Work item. From the passage below on Santorum's convention strategy, pull out everything from "A six-page strategy" down to "the party convention." and copy it word for word.

A six-page strategy memo released to the public Monday includes this paragraph about the national convention in August:
"Mitt Romney must have a majority on the first ballot in order to win the nomination because he will perform worse on subsequent ballots as grassroots conservative delegates decide to back the more conservative candidate. Subsequently, Santorum only needs to be relatively close on the initial ballot in order to win on a later ballot as Romney’s support erodes."
In other words, Santorum doesn't expect to win, he wants to come "relatively close" to Mitt Romney and hope delegates come his way after a few rounds of voting at the party convention.
"Mitt Romney must have a majority on the first ballot in order to win the nomination because he will perform worse on subsequent ballots as grassroots conservative delegates decide to back the more conservative candidate."
It's a strategy that Washington Post writer Jennifer Rubin dismissed as "nonsense", alleging that, "Santorum seems to have given up on winning and is simply trying to inflict the most casualties on the eventual nominee."

Source information.
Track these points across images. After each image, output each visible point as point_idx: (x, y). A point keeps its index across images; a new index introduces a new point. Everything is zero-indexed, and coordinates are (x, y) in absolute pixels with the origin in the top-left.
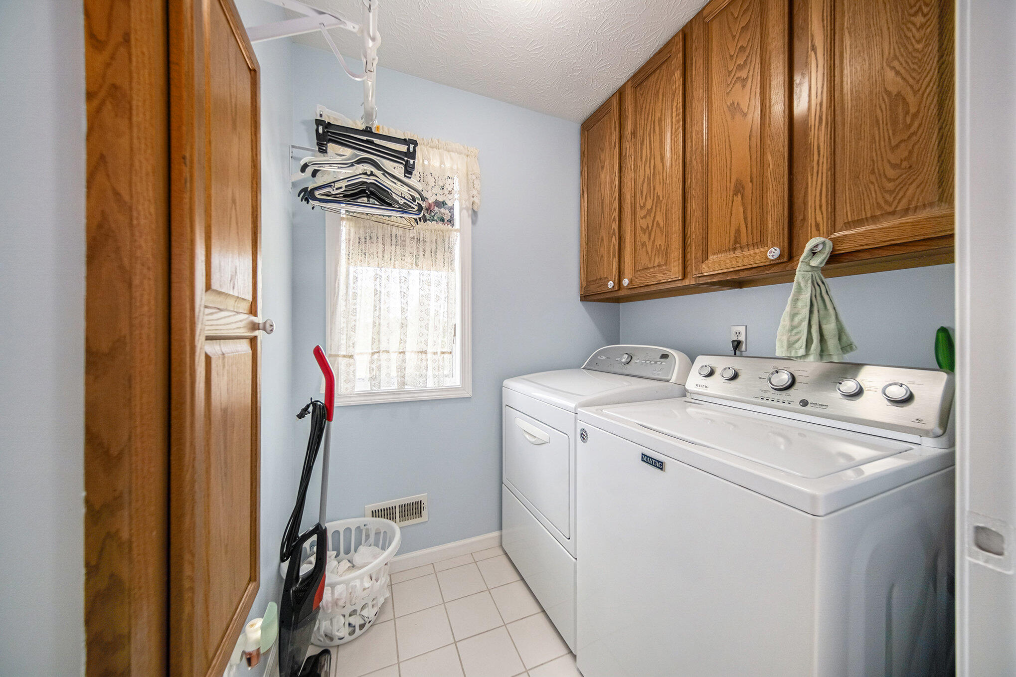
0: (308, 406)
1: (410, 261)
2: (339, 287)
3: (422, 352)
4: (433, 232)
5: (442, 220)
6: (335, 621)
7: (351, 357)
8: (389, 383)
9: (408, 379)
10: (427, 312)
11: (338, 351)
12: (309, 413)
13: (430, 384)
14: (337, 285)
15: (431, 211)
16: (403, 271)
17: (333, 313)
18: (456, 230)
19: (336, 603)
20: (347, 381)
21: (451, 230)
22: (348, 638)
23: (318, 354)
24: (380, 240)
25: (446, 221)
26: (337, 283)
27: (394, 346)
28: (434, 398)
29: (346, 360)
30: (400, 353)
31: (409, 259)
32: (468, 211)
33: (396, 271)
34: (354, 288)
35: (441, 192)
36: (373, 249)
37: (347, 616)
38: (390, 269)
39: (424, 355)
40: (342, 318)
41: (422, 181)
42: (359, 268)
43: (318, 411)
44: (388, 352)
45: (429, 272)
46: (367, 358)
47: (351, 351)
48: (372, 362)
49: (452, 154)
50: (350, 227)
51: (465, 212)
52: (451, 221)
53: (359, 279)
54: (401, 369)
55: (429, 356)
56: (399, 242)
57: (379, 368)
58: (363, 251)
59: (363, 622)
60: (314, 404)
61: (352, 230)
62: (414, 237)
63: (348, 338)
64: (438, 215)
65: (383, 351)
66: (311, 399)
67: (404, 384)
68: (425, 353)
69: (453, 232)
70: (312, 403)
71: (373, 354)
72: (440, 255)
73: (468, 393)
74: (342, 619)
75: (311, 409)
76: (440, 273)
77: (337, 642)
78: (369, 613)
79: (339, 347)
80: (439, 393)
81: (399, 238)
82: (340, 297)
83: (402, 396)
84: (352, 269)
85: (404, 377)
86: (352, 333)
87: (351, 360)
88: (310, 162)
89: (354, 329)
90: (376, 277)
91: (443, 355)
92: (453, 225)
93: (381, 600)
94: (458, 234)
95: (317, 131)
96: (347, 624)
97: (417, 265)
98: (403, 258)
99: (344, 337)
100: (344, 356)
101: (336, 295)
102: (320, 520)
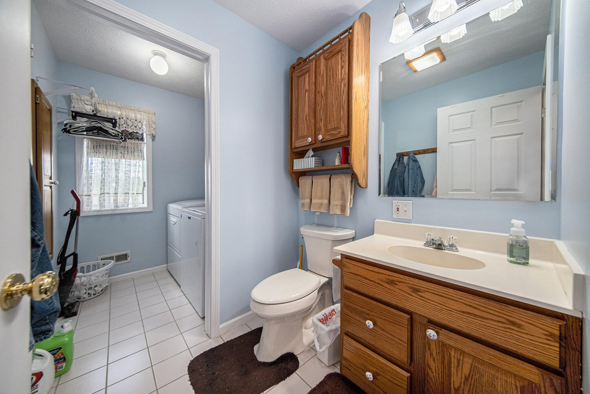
0: (69, 211)
1: (120, 156)
2: (83, 167)
3: (126, 193)
4: (132, 144)
5: (138, 138)
6: (81, 291)
7: (89, 195)
8: (109, 205)
9: (119, 204)
10: (129, 177)
11: (83, 193)
12: (69, 214)
13: (130, 206)
14: (81, 166)
15: (132, 135)
16: (117, 160)
17: (80, 177)
18: (145, 143)
19: (82, 284)
20: (87, 206)
21: (142, 143)
22: (87, 298)
23: (73, 192)
24: (104, 147)
25: (139, 139)
26: (82, 165)
27: (112, 191)
28: (134, 212)
29: (87, 197)
30: (115, 194)
31: (120, 155)
32: (150, 136)
33: (113, 160)
34: (91, 167)
35: (135, 128)
36: (101, 151)
37: (87, 289)
38: (110, 159)
39: (127, 195)
40: (85, 180)
41: (125, 123)
42: (94, 159)
43: (73, 213)
44: (109, 193)
45: (130, 161)
46: (98, 196)
47: (89, 193)
48: (100, 197)
49: (141, 113)
50: (88, 141)
51: (148, 136)
52: (142, 139)
53: (93, 163)
54: (116, 201)
55: (130, 195)
56: (115, 148)
57: (104, 200)
58: (96, 151)
59: (95, 292)
60: (72, 210)
61: (90, 143)
62: (122, 146)
63: (88, 188)
64: (136, 136)
65: (107, 193)
66: (70, 208)
67: (117, 206)
68: (128, 193)
69: (143, 144)
70: (71, 210)
71: (101, 194)
72: (136, 154)
73: (151, 209)
74: (85, 291)
75: (70, 212)
76: (136, 161)
77: (82, 300)
78: (99, 289)
79: (83, 192)
80: (135, 210)
81: (114, 146)
82: (84, 171)
83: (116, 211)
84: (90, 159)
85: (117, 203)
86: (90, 186)
87: (90, 197)
88: (69, 123)
89: (91, 184)
90: (103, 162)
91: (137, 194)
92: (143, 141)
93: (104, 286)
94: (145, 145)
95: (72, 115)
96: (87, 293)
97: (124, 157)
98: (117, 155)
99: (86, 187)
100: (86, 195)
101: (81, 170)
102: (75, 250)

Answer to the exercise.
A six-page strategy memo released to the public Monday includes this paragraph about the national convention in August:
"Mitt Romney must have a majority on the first ballot in order to win the nomination because he will perform worse on subsequent ballots as grassroots conservative delegates decide to back the more conservative candidate. Subsequently, Santorum only needs to be relatively close on the initial ballot in order to win on a later ballot as Romney’s support erodes."
In other words, Santorum doesn't expect to win, he wants to come "relatively close" to Mitt Romney and hope delegates come his way after a few rounds of voting at the party convention.